君たちはいったい、これから何をやろうとしているのかね。私は半世紀以上も前にこの国家の肖像を描いてやったのだよ。何ひとつ満足できる時代じゃなかった。そんなきびしいなかでも<建築>するという志さえあれば、その肖像は生み出すことができた。ところがこの満ち足りた時代になってみたら、日本という国家はさまよっている。

<建築>が消えている。

わが弟子たちよ、いったいどういうわけなのだ。

丹下健三先生はこういって、嘆かれていると私は思うのです。

ウィルという言葉には意思とともに、遺言という意味があります。先生が遺された作品の数々がそのままウィルにあてうるでしょう。だがそれだけではない。もうひとつの意味である意志、つまり<建築>を構築しようとする意志、それを忘れてはいけない。

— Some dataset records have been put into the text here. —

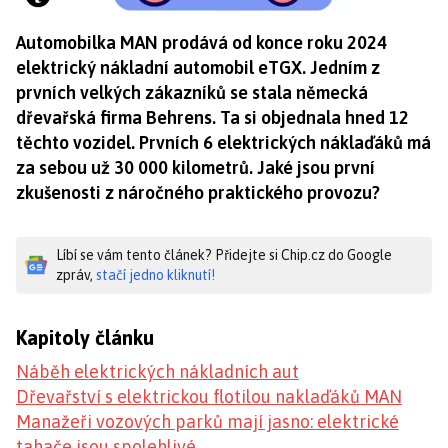
Automobilka MAN prodává od konce roku 2024
elektrický nákladní automobil eTGX. Jedním z
prvních velkých zákazníků se stala německá
dřevařská firma Behrens. Ta si objednala hned 12
těchto vozidel. Prvních 6 elektrických náklaďáků má
za sebou už 30 000 kilometrů. Jaké jsou první
zkušenosti z náročného praktického provozu?
Líbí se vám tento článek? Přidejte si Chip.cz do Google
zpráv,
stačí jedno kliknutí!
Kapitoly článku
Náběh elektrických nákladních aut
Dřevařství s elektrickou flotilou naklaďáků MAN
Manažeři vozových parků mají jasno: elektrické
tahače jsou spolehlivé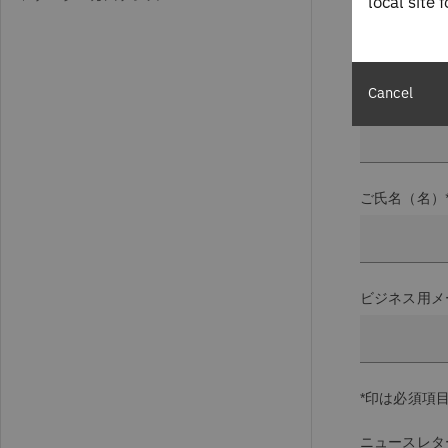
local site 
AI活用の
毎月お届け
Cancel
ご氏名（姓）
ご氏名（名）
ビジネス用メ
*印は必須項
ニュースレタ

半世紀に渡ってひとりの弟子として師事したあげくに私はやっと、これだけの推量ができるようになりましたが、不肖の弟子のひとりとして、これが並々ならぬ難問であることがいま身にしみてきつつあります。

そこで、私は誰もが口にする、やすらかにお眠りくださいという決まり文句をいいたくありません。

丹下健三先生、眼をみひらいて、見守っていてください。

弟子どもが道をふみはずさずに、先生の遺志をついで行くことができるかどうかを。

弟子の甘えで、申し上げました。

弟子のひとり
磯崎新

できるだけ、来たいのだ。この場所には。